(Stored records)
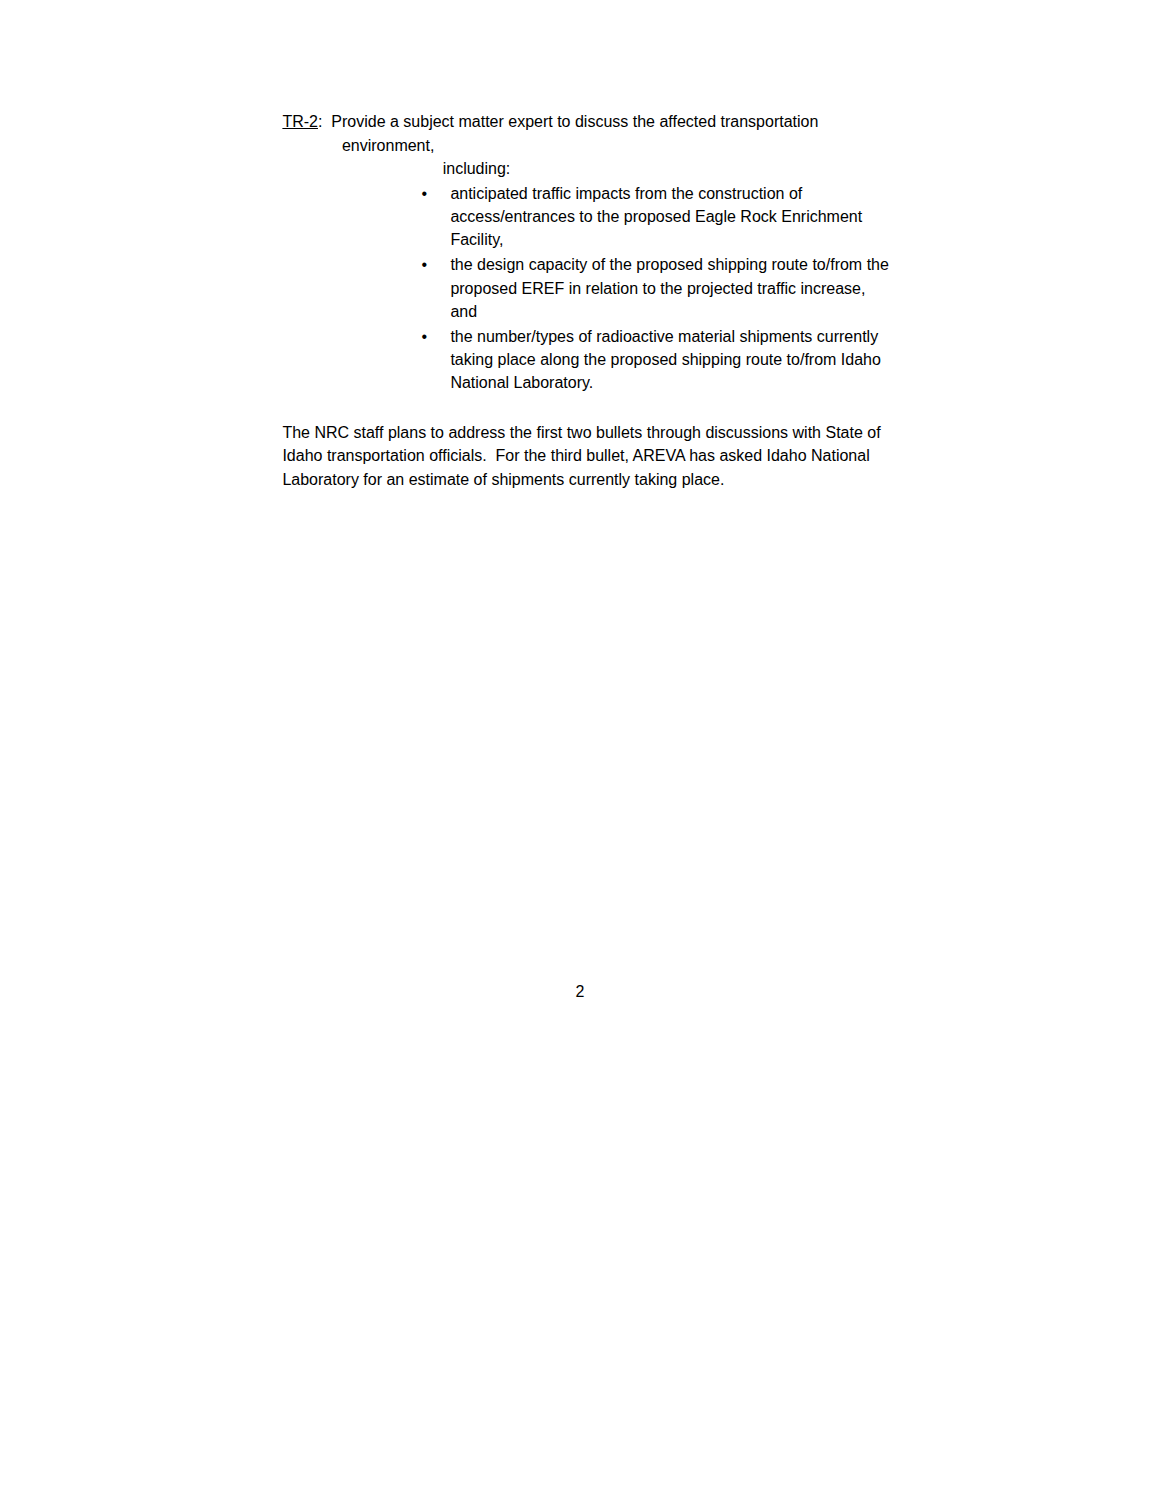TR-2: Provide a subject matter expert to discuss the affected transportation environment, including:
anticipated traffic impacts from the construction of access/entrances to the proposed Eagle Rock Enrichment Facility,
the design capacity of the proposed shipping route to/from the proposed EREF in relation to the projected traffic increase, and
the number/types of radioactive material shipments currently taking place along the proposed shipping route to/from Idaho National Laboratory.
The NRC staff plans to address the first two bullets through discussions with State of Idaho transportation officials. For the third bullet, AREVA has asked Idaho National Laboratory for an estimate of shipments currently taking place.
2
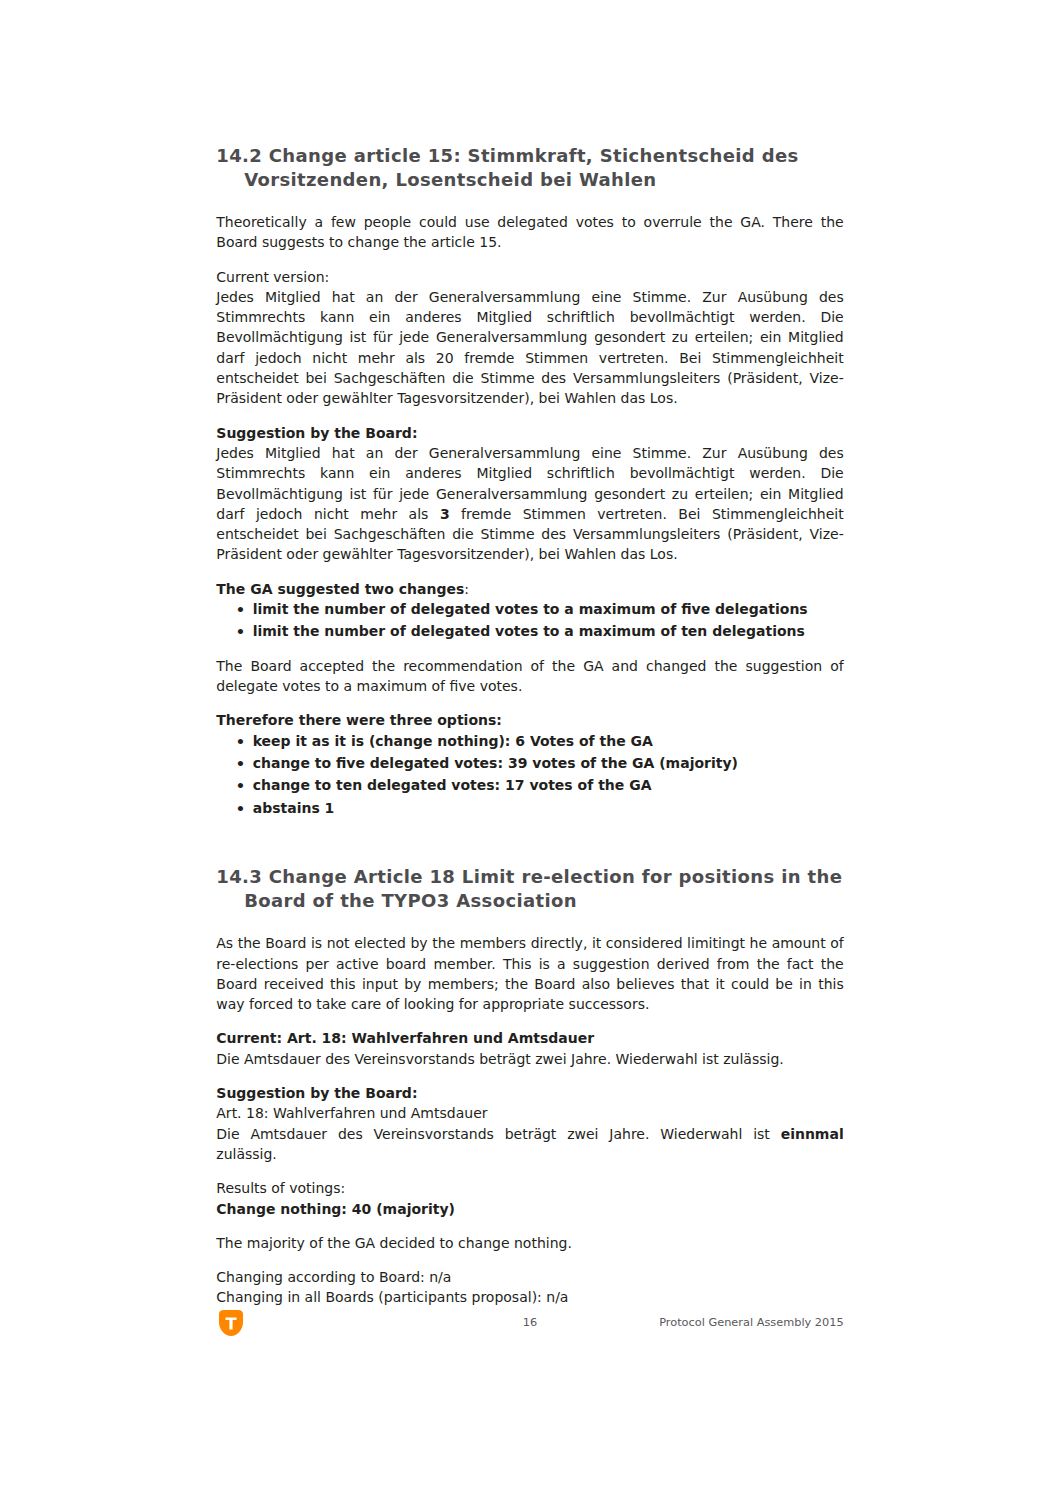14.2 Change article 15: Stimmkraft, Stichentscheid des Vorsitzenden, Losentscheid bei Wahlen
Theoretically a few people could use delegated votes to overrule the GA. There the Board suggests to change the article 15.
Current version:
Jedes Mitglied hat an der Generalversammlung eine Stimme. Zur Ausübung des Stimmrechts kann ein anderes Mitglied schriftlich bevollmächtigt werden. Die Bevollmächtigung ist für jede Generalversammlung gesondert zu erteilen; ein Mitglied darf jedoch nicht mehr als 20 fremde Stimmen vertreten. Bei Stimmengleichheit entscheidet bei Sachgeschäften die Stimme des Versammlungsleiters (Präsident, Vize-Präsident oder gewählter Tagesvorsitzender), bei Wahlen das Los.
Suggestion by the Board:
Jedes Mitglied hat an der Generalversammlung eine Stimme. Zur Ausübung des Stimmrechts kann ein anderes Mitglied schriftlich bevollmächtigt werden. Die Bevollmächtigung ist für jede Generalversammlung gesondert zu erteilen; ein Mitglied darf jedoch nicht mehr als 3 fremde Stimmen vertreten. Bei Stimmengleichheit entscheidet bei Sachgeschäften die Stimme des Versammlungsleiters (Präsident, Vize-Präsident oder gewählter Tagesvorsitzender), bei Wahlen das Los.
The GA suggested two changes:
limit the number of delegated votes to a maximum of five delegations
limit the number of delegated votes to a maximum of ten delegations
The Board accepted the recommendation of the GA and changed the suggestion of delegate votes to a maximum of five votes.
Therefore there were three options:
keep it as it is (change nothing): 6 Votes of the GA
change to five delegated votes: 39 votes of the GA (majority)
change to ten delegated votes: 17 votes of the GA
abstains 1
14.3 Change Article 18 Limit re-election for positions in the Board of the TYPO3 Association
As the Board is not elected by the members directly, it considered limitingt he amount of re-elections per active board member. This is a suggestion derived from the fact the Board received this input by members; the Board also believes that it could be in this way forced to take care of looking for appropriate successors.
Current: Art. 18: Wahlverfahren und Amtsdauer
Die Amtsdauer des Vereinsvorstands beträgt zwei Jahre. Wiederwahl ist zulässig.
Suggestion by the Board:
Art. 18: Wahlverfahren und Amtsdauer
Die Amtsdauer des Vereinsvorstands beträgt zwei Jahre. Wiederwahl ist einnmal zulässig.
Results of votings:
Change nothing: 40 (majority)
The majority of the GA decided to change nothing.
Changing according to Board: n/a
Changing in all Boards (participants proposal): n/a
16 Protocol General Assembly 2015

» **Work to be completed**
Return each line of the entries that holds the string "Amtsdauer".

» **Your solution**
Current: Art. 18: Wahlverfahren und Amtsdauer
Die Amtsdauer des Vereinsvorstands beträgt zwei Jahre. Wiederwahl ist zulässig.
Art. 18: Wahlverfahren und Amtsdauer
Die Amtsdauer des Vereinsvorstands beträgt zwei Jahre. Wiederwahl ist einnmal zulässig.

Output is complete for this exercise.